**Problem statement**
What you give back should match the records word for word.

* * * * *

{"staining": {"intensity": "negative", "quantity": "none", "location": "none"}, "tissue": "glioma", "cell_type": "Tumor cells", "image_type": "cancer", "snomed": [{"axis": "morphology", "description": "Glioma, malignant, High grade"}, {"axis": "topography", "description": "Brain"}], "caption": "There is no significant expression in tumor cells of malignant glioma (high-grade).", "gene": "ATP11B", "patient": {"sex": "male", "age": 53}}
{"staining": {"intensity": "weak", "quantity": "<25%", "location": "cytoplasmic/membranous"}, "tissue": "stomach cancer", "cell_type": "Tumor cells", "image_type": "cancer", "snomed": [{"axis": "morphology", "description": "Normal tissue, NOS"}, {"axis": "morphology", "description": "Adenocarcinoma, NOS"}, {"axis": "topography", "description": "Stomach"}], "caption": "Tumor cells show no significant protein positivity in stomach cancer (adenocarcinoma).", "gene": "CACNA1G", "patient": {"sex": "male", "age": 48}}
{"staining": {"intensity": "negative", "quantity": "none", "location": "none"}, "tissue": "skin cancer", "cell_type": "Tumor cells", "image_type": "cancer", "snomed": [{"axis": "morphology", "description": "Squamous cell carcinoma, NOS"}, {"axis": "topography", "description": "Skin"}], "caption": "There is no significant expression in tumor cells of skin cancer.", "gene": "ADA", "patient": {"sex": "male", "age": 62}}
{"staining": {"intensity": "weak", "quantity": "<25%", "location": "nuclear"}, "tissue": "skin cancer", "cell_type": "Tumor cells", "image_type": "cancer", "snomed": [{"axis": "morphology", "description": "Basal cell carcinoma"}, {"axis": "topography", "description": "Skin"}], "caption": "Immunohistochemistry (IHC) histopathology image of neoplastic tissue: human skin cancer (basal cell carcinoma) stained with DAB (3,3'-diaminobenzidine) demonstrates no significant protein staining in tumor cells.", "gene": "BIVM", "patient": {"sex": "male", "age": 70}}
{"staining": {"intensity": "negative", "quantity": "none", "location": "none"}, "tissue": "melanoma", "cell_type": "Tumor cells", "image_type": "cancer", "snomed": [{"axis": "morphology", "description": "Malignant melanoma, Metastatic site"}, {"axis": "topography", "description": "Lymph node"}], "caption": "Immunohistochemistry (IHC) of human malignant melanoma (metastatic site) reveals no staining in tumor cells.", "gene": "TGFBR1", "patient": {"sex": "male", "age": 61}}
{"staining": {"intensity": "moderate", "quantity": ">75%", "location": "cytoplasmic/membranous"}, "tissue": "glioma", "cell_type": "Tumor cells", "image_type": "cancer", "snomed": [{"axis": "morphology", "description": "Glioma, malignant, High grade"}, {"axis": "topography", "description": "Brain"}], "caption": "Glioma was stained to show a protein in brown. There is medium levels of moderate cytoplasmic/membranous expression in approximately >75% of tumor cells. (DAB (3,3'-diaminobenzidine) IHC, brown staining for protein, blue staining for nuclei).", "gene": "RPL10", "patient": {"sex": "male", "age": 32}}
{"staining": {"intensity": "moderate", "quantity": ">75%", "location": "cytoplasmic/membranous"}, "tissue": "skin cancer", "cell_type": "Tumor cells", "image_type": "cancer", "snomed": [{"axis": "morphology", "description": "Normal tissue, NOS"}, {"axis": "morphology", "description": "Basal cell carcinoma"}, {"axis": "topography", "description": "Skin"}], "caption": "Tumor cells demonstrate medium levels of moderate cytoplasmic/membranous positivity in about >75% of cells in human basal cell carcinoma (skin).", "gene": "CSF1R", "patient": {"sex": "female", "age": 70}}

* * * * *

**Written reply**
{"staining": {"intensity": "negative", "quantity": "none", "location": "none"}, "tissue": "glioma", "cell_type": "Tumor cells", "image_type": "cancer", "snomed": [{"axis": "morphology", "description": "Glioma, malignant, High grade"}, {"axis": "topography", "description": "Brain"}], "caption": "There is no significant expression in tumor cells of malignant glioma (high-grade).", "gene": "ATP11B", "patient": {"sex": "male", "age": 53}}
{"staining": {"intensity": "weak", "quantity": "<25%", "location": "cytoplasmic/membranous"}, "tissue": "stomach cancer", "cell_type": "Tumor cells", "image_type": "cancer", "snomed": [{"axis": "morphology", "description": "Normal tissue, NOS"}, {"axis": "morphology", "description": "Adenocarcinoma, NOS"}, {"axis": "topography", "description": "Stomach"}], "caption": "Tumor cells show no significant protein positivity in stomach cancer (adenocarcinoma).", "gene": "CACNA1G", "patient": {"sex": "male", "age": 48}}
{"staining": {"intensity": "negative", "quantity": "none", "location": "none"}, "tissue": "skin cancer", "cell_type": "Tumor cells", "image_type": "cancer", "snomed": [{"axis": "morphology", "description": "Squamous cell carcinoma, NOS"}, {"axis": "topography", "description": "Skin"}], "caption": "There is no significant expression in tumor cells of skin cancer.", "gene": "ADA", "patient": {"sex": "male", "age": 62}}
{"staining": {"intensity": "weak", "quantity": "<25%", "location": "nuclear"}, "tissue": "skin cancer", "cell_type": "Tumor cells", "image_type": "cancer", "snomed": [{"axis": "morphology", "description": "Basal cell carcinoma"}, {"axis": "topography", "description": "Skin"}], "caption": "Immunohistochemistry (IHC) histopathology image of neoplastic tissue: human skin cancer (basal cell carcinoma) stained with DAB (3,3'-diaminobenzidine) demonstrates no significant protein staining in tumor cells.", "gene": "BIVM", "patient": {"sex": "male", "age": 70}}
{"staining": {"intensity": "negative", "quantity": "none", "location": "none"}, "tissue": "melanoma", "cell_type": "Tumor cells", "image_type": "cancer", "snomed": [{"axis": "morphology", "description": "Malignant melanoma, Metastatic site"}, {"axis": "topography", "description": "Lymph node"}], "caption": "Immunohistochemistry (IHC) of human malignant melanoma (metastatic site) reveals no staining in tumor cells.", "gene": "TGFBR1", "patient": {"sex": "male", "age": 61}}
{"staining": {"intensity": "moderate", "quantity": ">75%", "location": "cytoplasmic/membranous"}, "tissue": "glioma", "cell_type": "Tumor cells", "image_type": "cancer", "snomed": [{"axis": "morphology", "description": "Glioma, malignant, High grade"}, {"axis": "topography", "description": "Brain"}], "caption": "Glioma was stained to show a protein in brown. There is medium levels of moderate cytoplasmic/membranous expression in approximately >75% of tumor cells. (DAB (3,3'-diaminobenzidine) IHC, brown staining for protein, blue staining for nuclei).", "gene": "RPL10", "patient": {"sex": "male", "age": 32}}
{"staining": {"intensity": "moderate", "quantity": ">75%", "location": "cytoplasmic/membranous"}, "tissue": "skin cancer", "cell_type": "Tumor cells", "image_type": "cancer", "snomed": [{"axis": "morphology", "description": "Normal tissue, NOS"}, {"axis": "morphology", "description": "Basal cell carcinoma"}, {"axis": "topography", "description": "Skin"}], "caption": "Tumor cells demonstrate medium levels of moderate cytoplasmic/membranous positivity in about >75% of cells in human basal cell carcinoma (skin).", "gene": "CSF1R", "patient": {"sex": "female", "age": 70}}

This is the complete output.